As you start accumulating platform users, highlight their involvement to trigger the network effect. For example, if you chose to build up the sell side, you can invest in advertising their products to buyers. If you focused on the buyers instead, you can promote their demographics and preferences to sellers. On the other hand, if you took the zigzag approach, you’ll likely run into the network effect naturally. In this case, you can increase its impact by marketing your platform as a whole.
Ensure quality through a curation mechanism.
As marketplaces grow and the network effect kicks into gear, platform creators often struggle with quality. Too many unqualified sellers on a platform may deters buyers from participating. No one wants to spend hours searching for a suitable product or service provider.
This is where a curation mechanism can help.

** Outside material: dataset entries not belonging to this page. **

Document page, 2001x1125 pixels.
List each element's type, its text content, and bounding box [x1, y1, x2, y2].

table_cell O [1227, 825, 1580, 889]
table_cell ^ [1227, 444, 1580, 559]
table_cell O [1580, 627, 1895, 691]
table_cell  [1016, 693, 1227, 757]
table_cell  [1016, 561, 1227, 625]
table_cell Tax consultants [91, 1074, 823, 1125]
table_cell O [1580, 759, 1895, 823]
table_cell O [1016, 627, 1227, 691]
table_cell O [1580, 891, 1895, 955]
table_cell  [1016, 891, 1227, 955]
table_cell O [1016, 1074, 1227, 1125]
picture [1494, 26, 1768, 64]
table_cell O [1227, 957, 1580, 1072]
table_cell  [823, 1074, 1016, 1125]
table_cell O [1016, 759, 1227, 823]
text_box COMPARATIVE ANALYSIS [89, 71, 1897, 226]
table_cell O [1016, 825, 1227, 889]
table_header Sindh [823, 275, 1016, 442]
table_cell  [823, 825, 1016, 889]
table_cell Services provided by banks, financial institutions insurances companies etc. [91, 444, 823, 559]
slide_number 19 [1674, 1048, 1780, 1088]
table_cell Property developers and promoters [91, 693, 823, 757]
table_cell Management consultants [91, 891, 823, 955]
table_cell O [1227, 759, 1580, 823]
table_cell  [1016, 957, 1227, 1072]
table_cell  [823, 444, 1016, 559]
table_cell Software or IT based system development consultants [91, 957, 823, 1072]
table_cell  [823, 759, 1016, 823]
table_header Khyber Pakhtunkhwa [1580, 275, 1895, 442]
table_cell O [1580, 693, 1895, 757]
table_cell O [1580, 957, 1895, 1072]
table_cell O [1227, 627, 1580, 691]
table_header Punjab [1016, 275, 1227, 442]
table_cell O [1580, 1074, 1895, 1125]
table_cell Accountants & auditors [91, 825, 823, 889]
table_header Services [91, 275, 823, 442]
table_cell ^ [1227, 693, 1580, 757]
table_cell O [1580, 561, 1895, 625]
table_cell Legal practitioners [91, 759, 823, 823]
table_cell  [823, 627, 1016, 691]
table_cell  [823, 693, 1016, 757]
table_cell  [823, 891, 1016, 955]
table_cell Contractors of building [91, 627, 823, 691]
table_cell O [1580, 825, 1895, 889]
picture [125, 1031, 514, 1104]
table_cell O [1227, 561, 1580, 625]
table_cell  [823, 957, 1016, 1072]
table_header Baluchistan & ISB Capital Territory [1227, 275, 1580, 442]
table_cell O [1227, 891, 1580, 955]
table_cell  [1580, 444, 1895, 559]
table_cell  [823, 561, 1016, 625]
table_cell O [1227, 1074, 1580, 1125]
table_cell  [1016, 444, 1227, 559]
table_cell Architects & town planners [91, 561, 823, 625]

For example, clients on our Voices platform can use our search engine to refine results and find the perfect voice actors for their projects. You might want to add other features to your platform over time, but your priority should be optimizing the core transaction. Ask yourself: “What’s the main reason both sides are connecting, and how I can help make the exchange easier?”
Facilitate the payment and monetize the right side.
In two-sided marketplaces, users trust your platform to not only consummate matches, but also facilitate payments. Know what type of transaction you’re enabling, whether it’s an online exclusive transaction (like eBay) or an online-to-offline experience (like Uber). No matter what type you enable, you’ll likely need to prevent disintermediation (like when users try to take a transaction offline). Success depends on how smoothly exchanges can be made via your platform.
Typically, a percentage of each sale is paid to the marketplace. This is commonly referred to as the take rate. Although the percentage can vary among platforms, the fee should never be an insurmountable obstacle to buyers or sellers. You have to decide what amount makes the platform profitable and decide which side should pay the fee. Do you charge a subscription fee to buyers, do you charge the seller per transaction, or some combination thereof? Alternately, you could monetize your platform by selling advertisements or offering value-added services.
A platform based on shared success has a higher chance of achieving a lasting competitive advantage. By following these four best practices, you’ve increased the likelihood of creating a two-sided marketplace that can withstand the test of time.